[Texte fourni]
★ ★ ★ ★

Jessica Fanhan: 'Je crois en l'invisible'

Sophie Soukias
© BRUZZ
29/09/2023

Visage incontournable de nos scènes de théâtre, l'actrice Jessica fanhan crée son premier seul en scène. Dans Belle Dame, elle s'inspire d'une légende qui entoure sa grand-mère guadeloupéenne pour raconter son voyage initiatique vers la connaissance de soi et du monde. Une fable aux confins du visible qui prend racine dans le village wallon de son enfance, où nous l'avons rencontrée.

Alors que l'été bat son plein, Jessica Fanhan nous a donné rendez-vous au pied de son ancienne école primaire. Le bâtiment en briques gris-rouge, pas plus large qu’une grande maison, est niché sur le flanc d'une colline d’Antheit, petit village wallon enfoui entre Namur et Liège.

★ ★ ★ ★

Enregistrements
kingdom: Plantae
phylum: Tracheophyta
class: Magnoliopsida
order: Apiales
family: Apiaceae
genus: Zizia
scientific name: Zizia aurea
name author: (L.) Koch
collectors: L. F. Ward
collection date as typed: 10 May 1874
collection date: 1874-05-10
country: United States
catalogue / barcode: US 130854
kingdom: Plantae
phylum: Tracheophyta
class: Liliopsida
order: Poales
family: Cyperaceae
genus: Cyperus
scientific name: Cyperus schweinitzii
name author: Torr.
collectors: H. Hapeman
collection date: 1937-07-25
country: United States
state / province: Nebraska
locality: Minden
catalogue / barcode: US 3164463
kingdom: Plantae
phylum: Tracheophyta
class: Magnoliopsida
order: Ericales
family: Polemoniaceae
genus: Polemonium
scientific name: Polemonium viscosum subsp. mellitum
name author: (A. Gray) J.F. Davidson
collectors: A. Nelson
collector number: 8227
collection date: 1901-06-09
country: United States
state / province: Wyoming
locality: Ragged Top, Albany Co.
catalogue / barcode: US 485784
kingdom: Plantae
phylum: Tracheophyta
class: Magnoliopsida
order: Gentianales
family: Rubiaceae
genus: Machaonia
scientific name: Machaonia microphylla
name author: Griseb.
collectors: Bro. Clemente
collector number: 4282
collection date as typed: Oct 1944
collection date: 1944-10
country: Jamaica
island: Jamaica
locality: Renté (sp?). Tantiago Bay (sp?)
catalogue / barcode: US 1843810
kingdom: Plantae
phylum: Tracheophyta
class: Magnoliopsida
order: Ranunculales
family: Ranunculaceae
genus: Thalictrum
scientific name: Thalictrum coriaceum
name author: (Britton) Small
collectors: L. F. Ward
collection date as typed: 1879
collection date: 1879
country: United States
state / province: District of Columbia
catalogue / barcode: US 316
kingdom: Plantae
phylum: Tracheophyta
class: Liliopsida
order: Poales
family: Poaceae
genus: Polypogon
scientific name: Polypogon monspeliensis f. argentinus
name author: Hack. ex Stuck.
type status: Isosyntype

★ ★ ★ ★

[Consignes écrites]
A - Traduisez en anglais la phrase suivante du texte fourni : « Alors que l'été bat son plein, Jessica Fanhan nous a donné rendez-vous au pied de son ancienne école primaire. »
B - Recopiez le passage du texte fourni compris entre « Alors que l'été » et « Namur et Liège. », bornes incluses.

[Résultats]
A - With summer in full swing, Jessica Fanhan arranged to meet us at the foot of her old elementary school.

B -
Alors que l'été bat son plein, Jessica Fanhan nous a donné rendez-vous au pied de son ancienne école primaire. Le bâtiment en briques gris-rouge, pas plus large qu’une grande maison, est niché sur le flanc d'une colline d’Antheit, petit village wallon enfoui entre Namur et Liège.